A big surprise in the October oil production numbers -- North Dakota's oil production is back over one million barrels a day.
The count was 1,043,207 barrels per day -- up from 971,760 in Sepetember.
"That's a 7 1/2 increase," said state Mineral Resources Director Lynn Helms at his monthly "Director's Cut" briefing. Helms attributed the increase to better oil prices.
"The oil price in October went above $40 a barrel for the first time since june, 2015," Helms said. "For the first time in 18 months, we saw sustained plus-$40 prices for North Dakota sweet crude."
But Helms said he doesn't expect the production numbers to stay above teh million-per-day mark. The reason: cold weather.

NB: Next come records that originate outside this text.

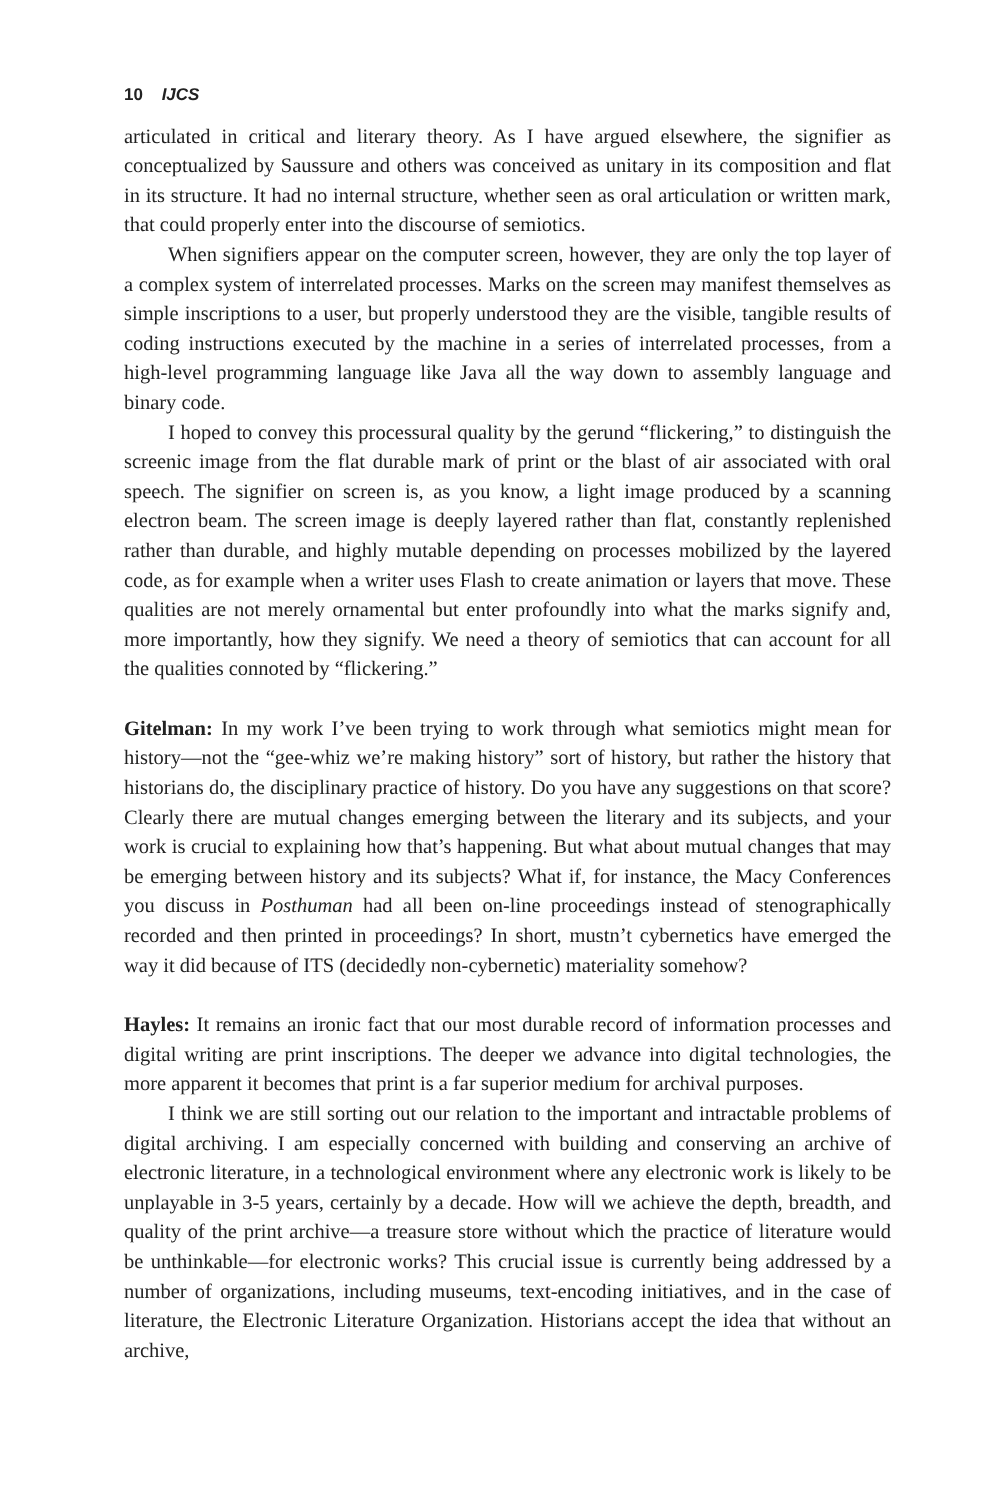10 IJCS
articulated in critical and literary theory. As I have argued elsewhere, the signifier as conceptualized by Saussure and others was conceived as unitary in its composition and flat in its structure. It had no internal structure, whether seen as oral articulation or written mark, that could properly enter into the discourse of semiotics.
When signifiers appear on the computer screen, however, they are only the top layer of a complex system of interrelated processes. Marks on the screen may manifest themselves as simple inscriptions to a user, but properly understood they are the visible, tangible results of coding instructions executed by the machine in a series of interrelated processes, from a high-level programming language like Java all the way down to assembly language and binary code.
I hoped to convey this processural quality by the gerund “flickering,” to distinguish the screenic image from the flat durable mark of print or the blast of air associated with oral speech. The signifier on screen is, as you know, a light image produced by a scanning electron beam. The screen image is deeply layered rather than flat, constantly replenished rather than durable, and highly mutable depending on processes mobilized by the layered code, as for example when a writer uses Flash to create animation or layers that move. These qualities are not merely ornamental but enter profoundly into what the marks signify and, more importantly, how they signify. We need a theory of semiotics that can account for all the qualities connoted by “flickering.”
Gitelman: In my work I’ve been trying to work through what semiotics might mean for history—not the “gee-whiz we’re making history” sort of history, but rather the history that historians do, the disciplinary practice of history. Do you have any suggestions on that score? Clearly there are mutual changes emerging between the literary and its subjects, and your work is crucial to explaining how that’s happening. But what about mutual changes that may be emerging between history and its subjects? What if, for instance, the Macy Conferences you discuss in Posthuman had all been on-line proceedings instead of stenographically recorded and then printed in proceedings? In short, mustn’t cybernetics have emerged the way it did because of ITS (decidedly non-cybernetic) materiality somehow?
Hayles: It remains an ironic fact that our most durable record of information processes and digital writing are print inscriptions. The deeper we advance into digital technologies, the more apparent it becomes that print is a far superior medium for archival purposes.
I think we are still sorting out our relation to the important and intractable problems of digital archiving. I am especially concerned with building and conserving an archive of electronic literature, in a technological environment where any electronic work is likely to be unplayable in 3-5 years, certainly by a decade. How will we achieve the depth, breadth, and quality of the print archive—a treasure store without which the practice of literature would be unthinkable—for electronic works? This crucial issue is currently being addressed by a number of organizations, including museums, text-encoding initiatives, and in the case of literature, the Electronic Literature Organization. Historians accept the idea that without an archive,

"We're not going to see a lot of those idle wells put on production," Helms said. "The weather is going to discourage operators from fracking and putting workover rigs in the field."

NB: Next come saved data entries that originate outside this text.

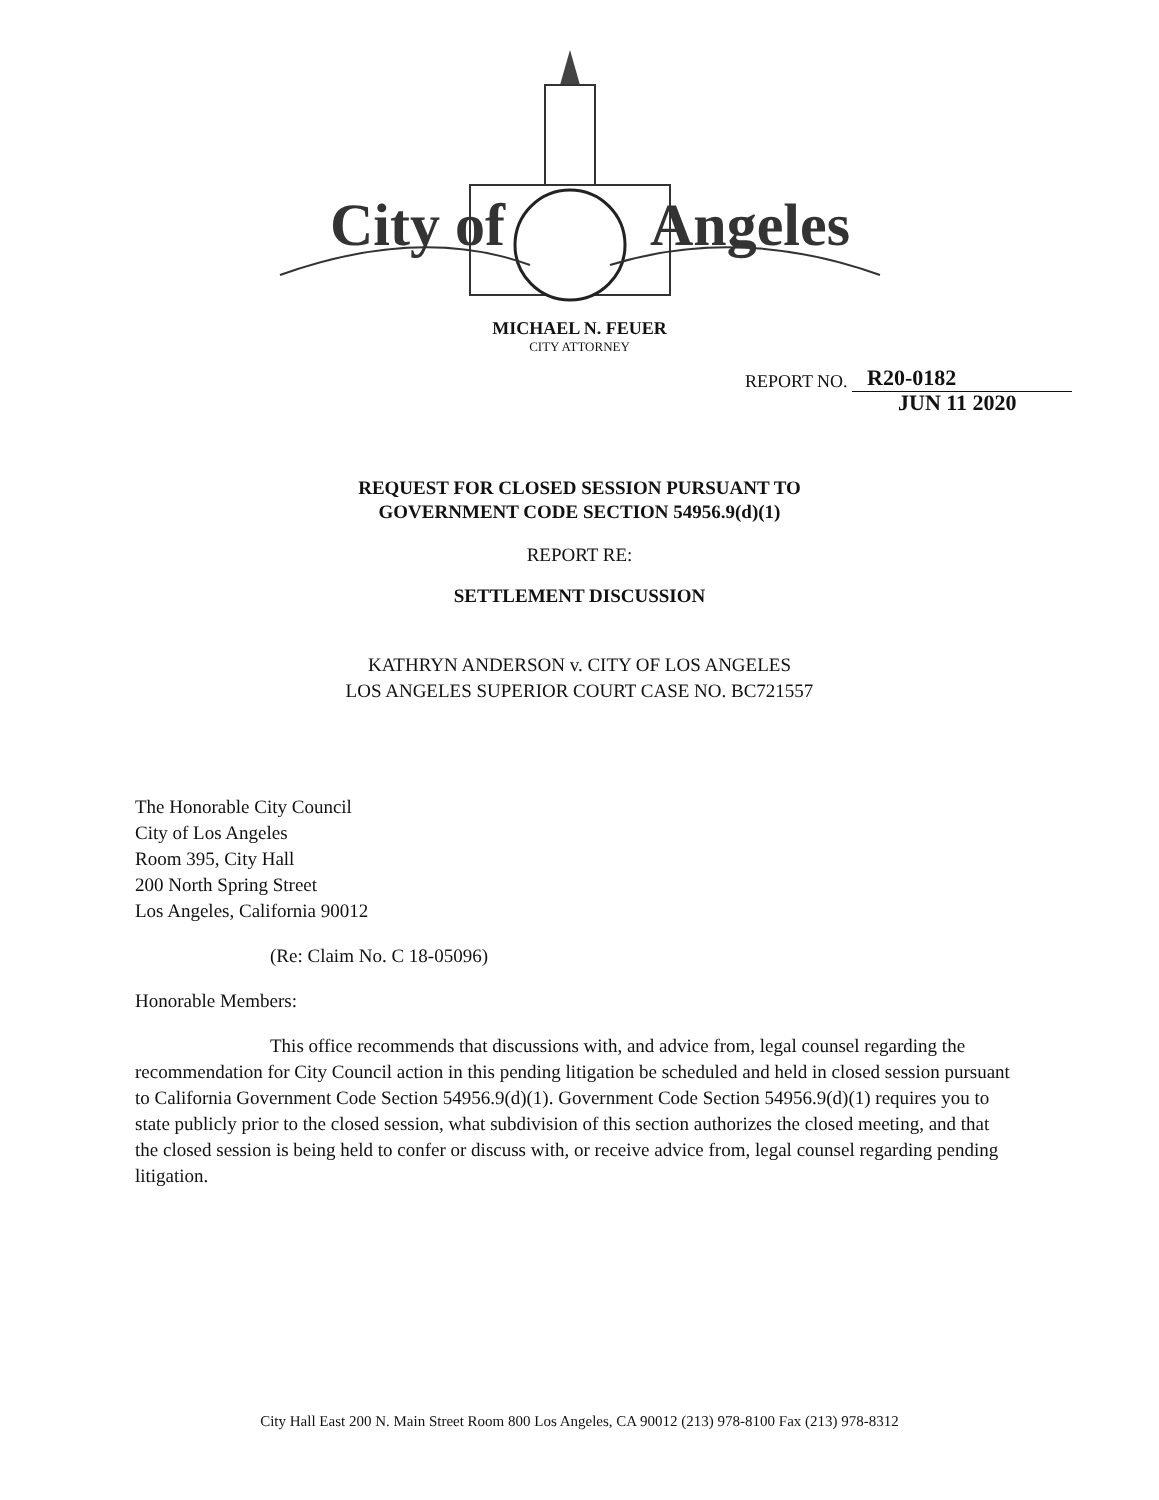City of
Angeles
MICHAEL N. FEUER
CITY ATTORNEY
REPORT NO. R20-0182
JUN 11 2020
REQUEST FOR CLOSED SESSION PURSUANT TO
GOVERNMENT CODE SECTION 54956.9(d)(1)
REPORT RE:
SETTLEMENT DISCUSSION
KATHRYN ANDERSON v. CITY OF LOS ANGELES
LOS ANGELES SUPERIOR COURT CASE NO. BC721557
The Honorable City Council
City of Los Angeles
Room 395, City Hall
200 North Spring Street
Los Angeles, California 90012
(Re: Claim No. C 18-05096)
Honorable Members:
This office recommends that discussions with, and advice from, legal counsel regarding the recommendation for City Council action in this pending litigation be scheduled and held in closed session pursuant to California Government Code Section 54956.9(d)(1). Government Code Section 54956.9(d)(1) requires you to state publicly prior to the closed session, what subdivision of this section authorizes the closed meeting, and that the closed session is being held to confer or discuss with, or receive advice from, legal counsel regarding pending litigation.
City Hall East 200 N. Main Street Room 800 Los Angeles, CA 90012 (213) 978-8100 Fax (213) 978-8312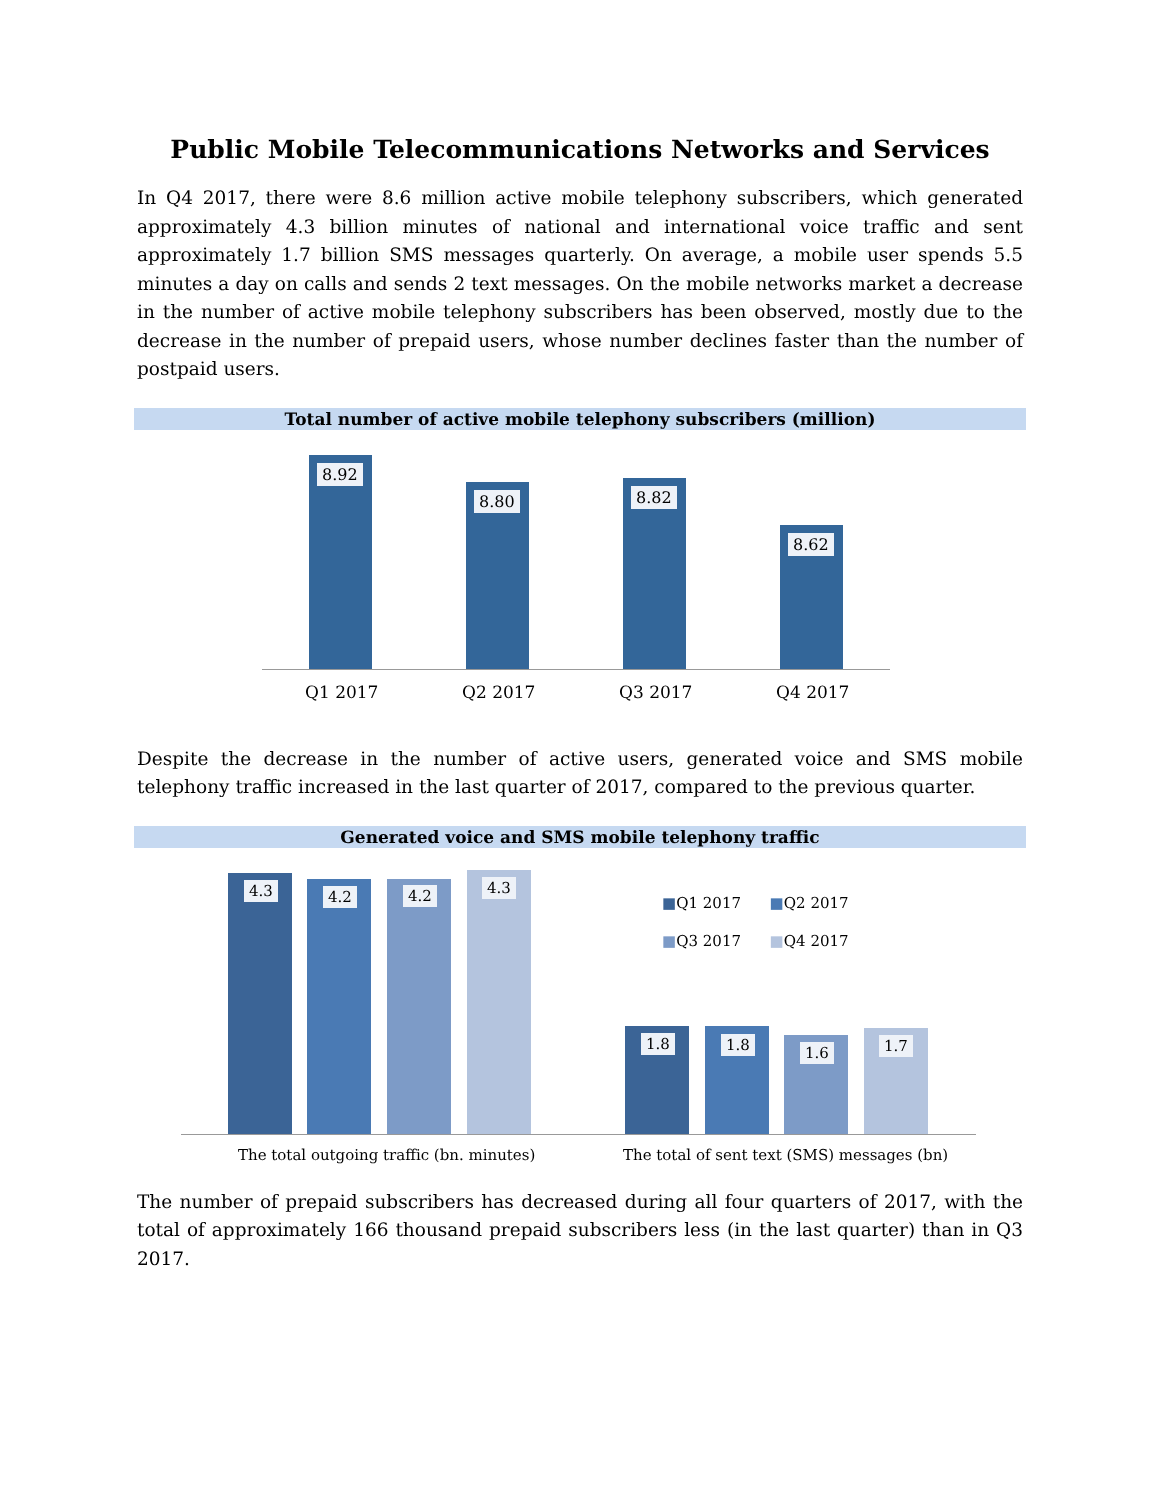Public Mobile Telecommunications Networks and Services
In Q4 2017, there were 8.6 million active mobile telephony subscribers, which generated approximately 4.3 billion minutes of national and international voice traffic and sent approximately 1.7 billion SMS messages quarterly. On average, a mobile user spends 5.5 minutes a day on calls and sends 2 text messages. On the mobile networks market a decrease in the number of active mobile telephony subscribers has been observed, mostly due to the decrease in the number of prepaid users, whose number declines faster than the number of postpaid users.
Total number of active mobile telephony subscribers (million)
8.92
8.80 8.82
8.62
Q1 2017 Q2 2017 Q3 2017 Q4 2017
Despite the decrease in the number of active users, generated voice and SMS mobile telephony traffic increased in the last quarter of 2017, compared to the previous quarter.
Generated voice and SMS mobile telephony traffic
4.3 4.2 4.2 4.3
1.8 1.8 1.6 1.7
■Q1 2017 ■Q2 2017
■Q3 2017 ■Q4 2017
The total outgoing traffic (bn. minutes) The total of sent text (SMS) messages (bn)
The number of prepaid subscribers has decreased during all four quarters of 2017, with the total of approximately 166 thousand prepaid subscribers less (in the last quarter) than in Q3 2017.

There was one concern in the monthly report – natural gas flaring rose to 15 percent. State pipeline authority director Justin Kringstad said a big reason for that was the planned temporary shutdown of the Alliance natural gas pipeline during several days in August. That pipeline originates in Canada.
"During that outage, which took place from Oct. 12th to Oct. 20th, the entire Alliance pipeline system was shut down," Kringstad said.
That included the Prairie Rose and Tioga Lateral connecting lines. And Kringstad said wells in Mountrail County were forced to flare that gas. He said that should no longer be an issue.